Protecting rare native plants and their habitat from the destruction caused by large invasive animals such as pigs, deer and goats is a critical role for those that care for Caly and its neighbors. The herculean effort to build fences, maintain them and clear animals from these remote, dangerous terrain is nothing short of astounding.
Recently, unfortunately, pigs entered the fenced area protecting Caly and friends. In the short period these animals roamed within the fence, the damage done shows why keeping these invasive animals away from native forests is so important.
The pigs cleared and uprooted everything over a large steep area, also destabilizing the slopes above that harbor a wealth of native plants.
Caly herself was less than 2 feet away from this zone of destruction, possibly only saved by the fact it is on a steeper area compared to its surrounding.
In fact, some think that many native plants now considered to be cliff-dwelling species are simply remnant individuals that have survived the onslaught of invasive animals freely roaming their preferred habitat.

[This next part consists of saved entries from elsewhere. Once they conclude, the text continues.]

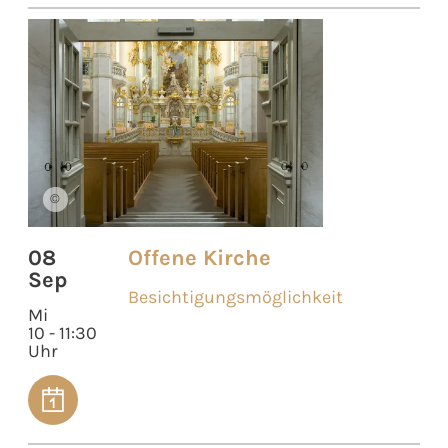
©
08
Offene Kirche
Sep
Besichtigungsmöglichkeit
Mi
10 - 11:30
Uhr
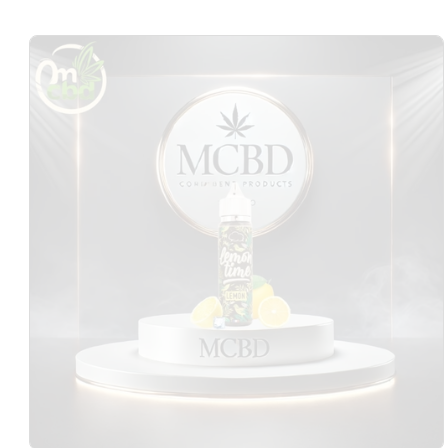
Passer aux
informations
produits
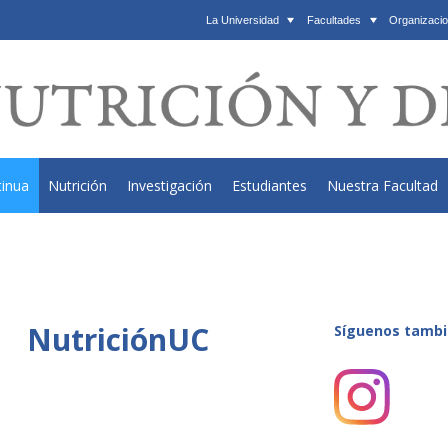
La Universidad
Facultades
Organizacio
tinua
Nutrición
Investigación
Estudiantes
Nuestra Facultad
NutriciónUC
Síguenos tambi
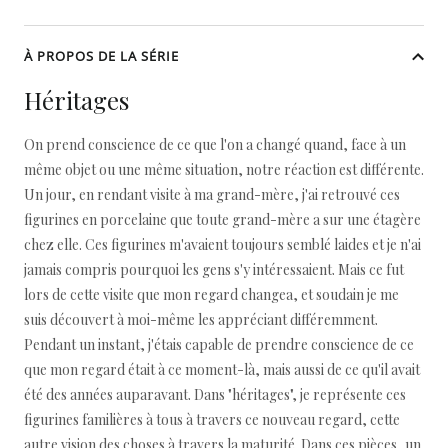
À PROPOS DE LA SÉRIE
Héritages
On prend conscience de ce que l'on a changé quand, face à un
même objet ou une même situation, notre réaction est différente.
Un jour, en rendant visite à ma grand-mère, j'ai retrouvé ces
figurines en porcelaine que toute grand-mère a sur une étagère
chez elle. Ces figurines m'avaient toujours semblé laides et je n'ai
jamais compris pourquoi les gens s'y intéressaient. Mais ce fut
lors de cette visite que mon regard changea, et soudain je me
suis découvert à moi-même les appréciant différemment.
Pendant un instant, j'étais capable de prendre conscience de ce
que mon regard était à ce moment-là, mais aussi de ce qu'il avait
été des années auparavant. Dans "héritages", je représente ces
figurines familières à tous à travers ce nouveau regard, cette
autre vision des choses à travers la maturité. Dans ces pièces, un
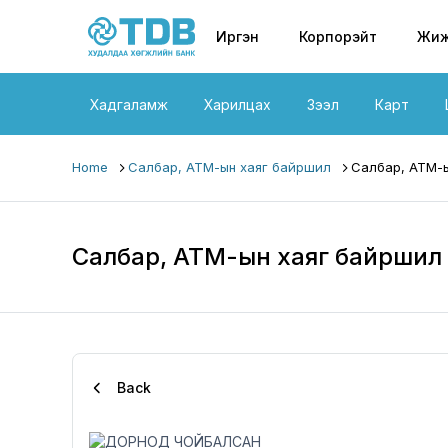
Primary nav
Skip to main content
Иргэн
Корпорэйт
Жиж
Хадгаламж
Харилцах
Зээл
Карт
Home
Салбар, АТМ-ын хаяг байршил
Салбар, АТМ-ы
Салбар, АТМ-ын хаяг байршил
Back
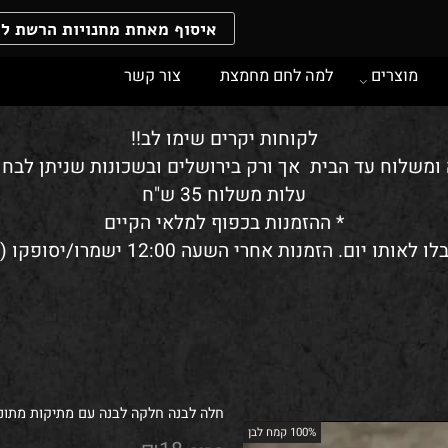
איסוף מאחת מחנויות הרשת ללא 
וצרים
למה לחם מחמצת
צור קשר
לקוחות יקרים שימו לב!!
לוח עד הבית אך ורק בירושלים ובשכונות שניתן לבחור 
עלות משלוח 35 ש"ח
* ההזמנות בכפוף למלאי הקיים
חלה לבנה חלקה לבנה עם מתיקות מתונה, ש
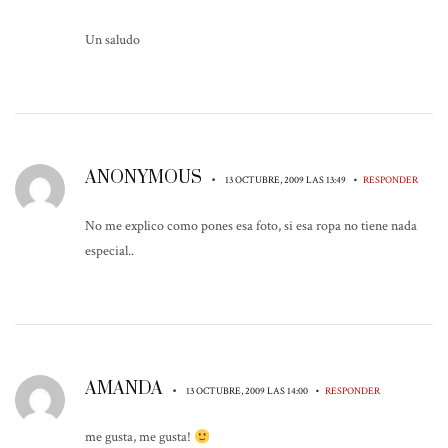
Un saludo
ANONYMOUS
•
•
13 OCTUBRE, 2009 LAS 13:49
RESPONDER
No me explico como pones esa foto, si esa ropa no tiene nada
especial..
AMANDA
•
•
13 OCTUBRE, 2009 LAS 14:00
RESPONDER
me gusta, me gusta!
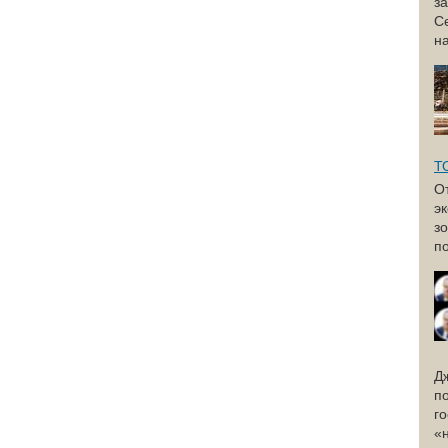
з
С
н
Т
О
э
з
по
Д
п
г
«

Pigs are known to seek and eat through the native hapu‘u tree ferns that dominate native Hawaiian forests. Around Caly, their thoroughness was impressive. Every single hapu‘u around Caly’s portion of the fenced area was destroyed.
In some cases, the hollowed out hapu'u could be seen with small pools of water that form perfect sites for mosquitos to lay their eggs. Tragically, pools created by pigs are thought to be one way avian malaria transmitted by mosquitoes has been able to thrive and eliminate native forest birds from many forests.
Thankfully, the pigs have now been removed from Caly’s fenced area. Their complex ecological web of impacts is a reminder of why maintaining fences and controlling these invasive animals is critical to the survival of so many native forests and their inhabitants.